A last-minute rescue plan for farmed rhino

With all the terrible news on climate change, it’s easy to lose track of what’s happening with particular species. So, in case you missed it, a new report has bad news for Earth’s five surviving species of rhino.

Poaching for rhino horn continues to threaten populations of rhino in Africa, and the two smallest and most endangered species of rhino – the Sumatran rhino and the Javan rhino – tread ever closer to being unable to sustain themselves in the wild, due to habitat loss and low population sizes.

THE GOOD NEWS FOR RHINOS

While we should never become desensitised to wildlife crime, environmental destruction and species extinctions, there is also some remarkable news.

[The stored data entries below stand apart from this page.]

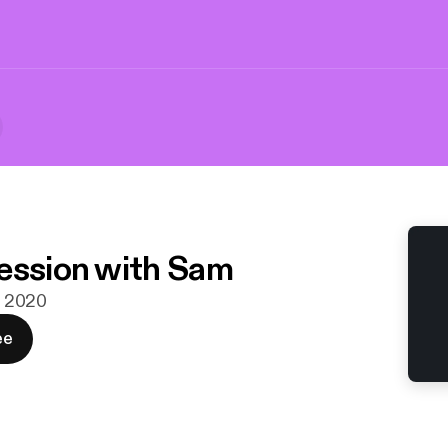
ession with Sam
n. 2020
ee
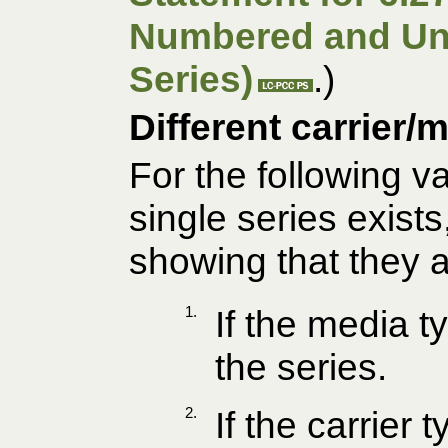
Numbered and U
Series)
.)
Different carrier/
For the following va
single series exist
showing that they a
1.
If the media t
the series.
2.
If the carrier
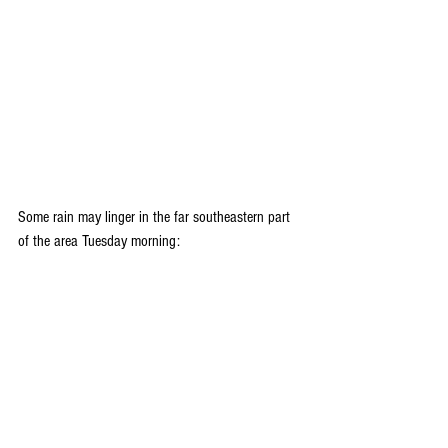
Some rain may linger in the far southeastern part 
of the area Tuesday morning:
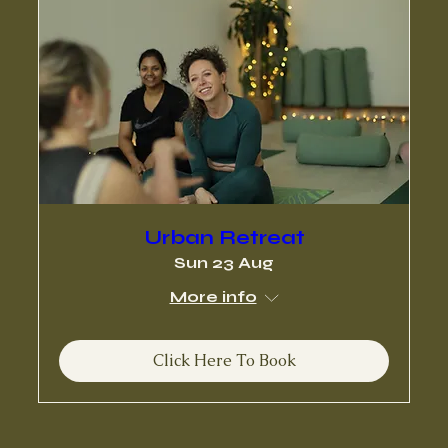
Urban Retreat
Sun 23 Aug
More info
Click Here To Book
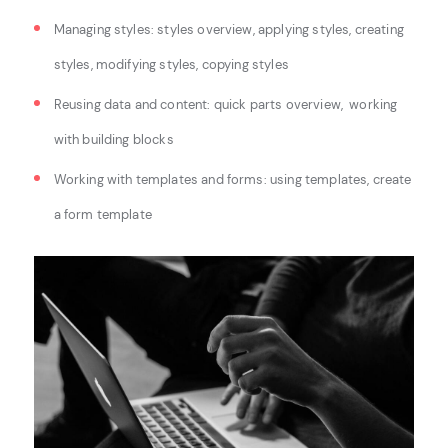
Managing styles: s
tyles overview, a
pplying styles, c
reating
styles, m
odifying styles, c
opying styles
Reusing data and content: q
uick parts overview,
working
with building blocks
Working with templates and forms: u
sing templates, c
reate
a form template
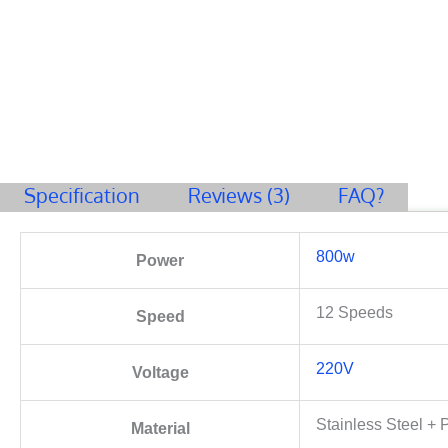
Specification
Reviews (3)
FAQ?
800w
Power
12 Speeds
Speed
220V
Voltage
Stainless Steel + P
Material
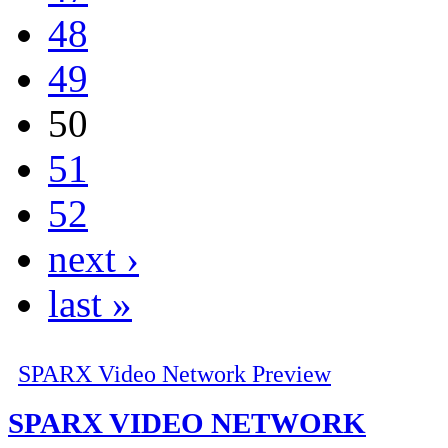
48
49
50
51
52
next ›
last »
SPARX Video Network Preview
SPARX VIDEO NETWORK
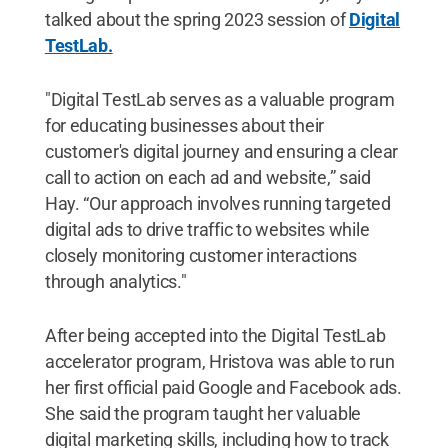
talked about the spring 2023 session of
Digital
TestLab.
"Digital TestLab serves as a valuable program
for educating businesses about their
customer's digital journey and ensuring a clear
call to action on each ad and website,” said
Hay. “Our approach involves running targeted
digital ads to drive traffic to websites while
closely monitoring customer interactions
through analytics."
After being accepted into the Digital TestLab
accelerator program, Hristova was able to run
her first official paid Google and Facebook ads.
She said the program taught her valuable
digital marketing skills, including how to track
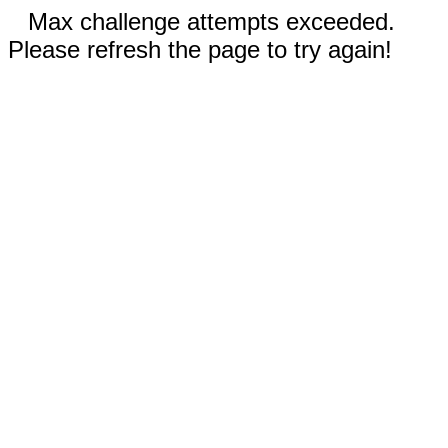
Max challenge attempts exceeded.
Please refresh the page to try again!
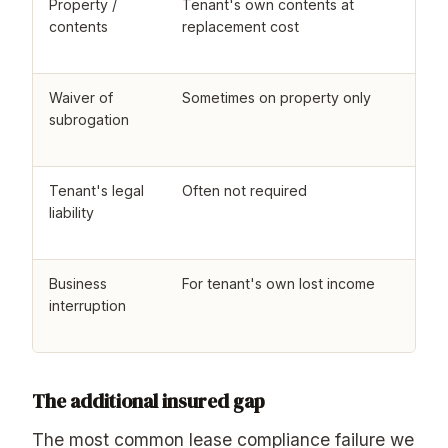
Property /
Tenant's own contents at
T
contents
replacement cost
b
r
Waiver of
Sometimes on property only
W
subrogation
r
l
Tenant's legal
Often not required
R
liability
t
s
Business
For tenant's own lost income
L
interruption
f
t
The additional insured gap
The most common lease compliance failure we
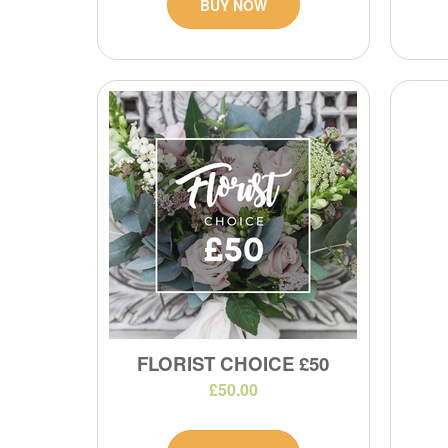
BUY NOW
FLORIST CHOICE £50
£50.00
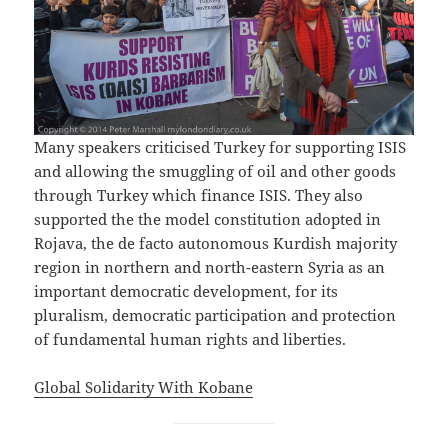
Many speakers criticised Turkey for supporting ISIS
and allowing the smuggling of oil and other goods
through Turkey which finance ISIS. They also
supported the the model constitution adopted in
Rojava, the de facto autonomous Kurdish majority
region in northern and north-eastern Syria as an
important democratic development, for its
pluralism, democratic participation and protection
of fundamental human rights and liberties.
Global Solidarity With Kobane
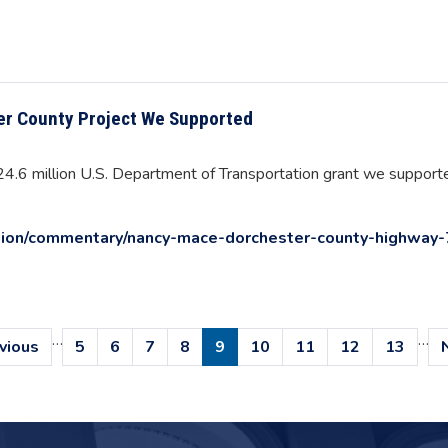
er County Project We Supported
4.6 million U.S. Department of Transportation grant we supported
nion/commentary/nancy-mace-dorchester-county-highway-
…
…
ious
evious
Page
5
Page
6
Page
7
Page
8
Current
9
Page
10
Page
11
Page
12
Page
13
e
page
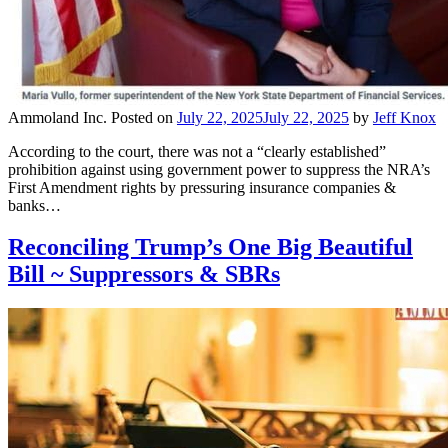
Ammoland Inc.
Posted on
July 22, 2025
July 22, 2025
by
Jeff Knox
According to the court, there was not a “clearly established”
prohibition against using government power to suppress the NRA’s
First Amendment rights by pressuring insurance companies &
banks…
Reconciling Trump’s One Big Beautiful
Bill ~ Suppressors & SBRs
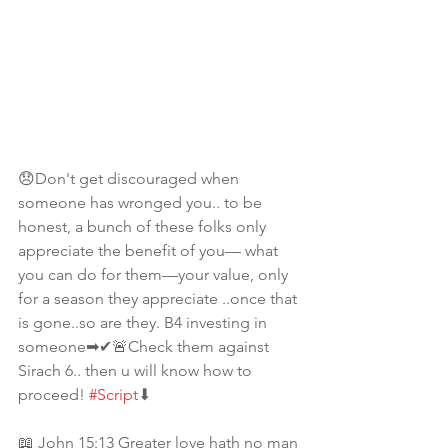
😞Don't get discouraged when 
someone has wronged you.. to be 
honest, a bunch of these folks only 
appreciate the benefit of you— what 
you can do for them—your value, only 
for a season they appreciate ..once that 
is gone..so are they. B4 investing in 
someone➡✔🚨Check them against 
Sirach 6.. then u will know how to 
proceed! 
#Script
⬇
📖 John 15:13 Greater love hath no man 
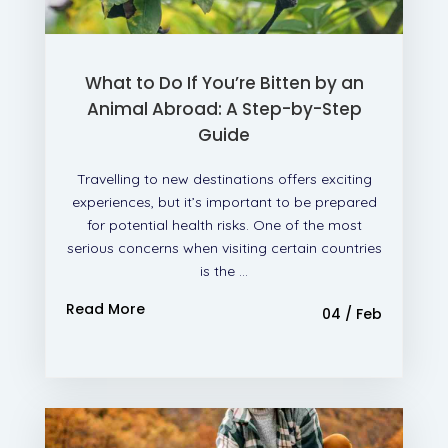
What to Do If You’re Bitten by an
Animal Abroad: A Step-by-Step
Guide
Travelling to new destinations offers exciting
experiences, but it’s important to be prepared
for potential health risks. One of the most
serious concerns when visiting certain countries
is the ...
Read More
04 / Feb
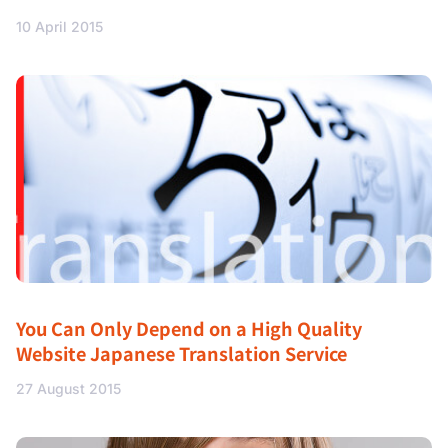
10 April 2015
You Can Only Depend on a High Quality
Website Japanese Translation Service
27 August 2015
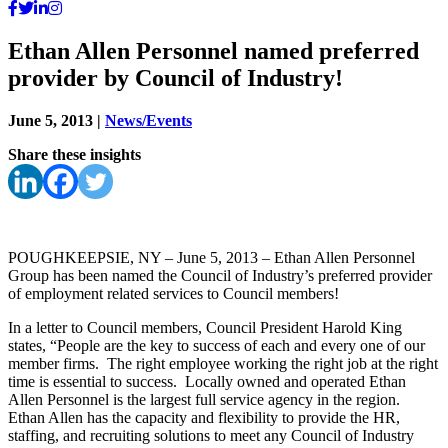
Ethan Allen Personnel named preferred
provider by Council of Industry!
June 5, 2013
|
News/Events
Share these insights
POUGHKEEPSIE, NY – June 5, 2013 – Ethan Allen Personnel
Group has been named the Council of Industry’s preferred provider
of employment related services to Council members!
In a letter to Council members, Council President Harold King
states, “People are the key to success of each and every one of our
member firms. The right employee working the right job at the right
time is essential to success. Locally owned and operated Ethan
Allen Personnel is the largest full service agency in the region.
Ethan Allen has the capacity and flexibility to provide the HR,
staffing, and recruiting solutions to meet any Council of Industry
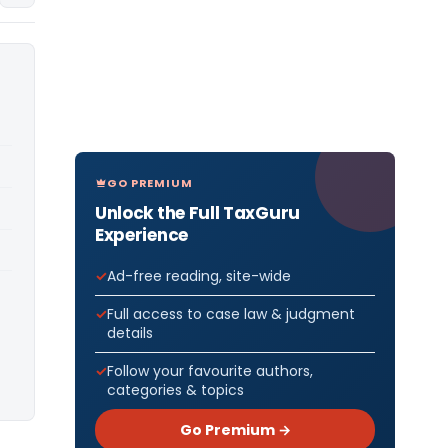
GO PREMIUM
Unlock the Full TaxGuru
Experience
Ad-free reading, site-wide
Full access to case law & judgment
details
Follow your favourite authors,
categories & topics
Go Premium →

Conservation charity African Parks recently bought the largest private collection of rhino in the world: the Platinum Rhino farm at Klerksdorp, near Johannesburg, previously owned by South African businessman John Hume.

African Parks plans to release the total Platinum Rhino ranch population, currently 2 000 rhino (amounting to roughly 15% of the global white rhino population), into the wild across Africa over the next 10 years. That is good news. As an ecologist, I don’t see the point in conserving a wild species to keep in captivity. Wildlife belongs in the wild.

Hume’s plan to buy up and breed farmed rhino might have allowed him to sell horns for a profit once legal international trade was permitted. But that didn’t happen.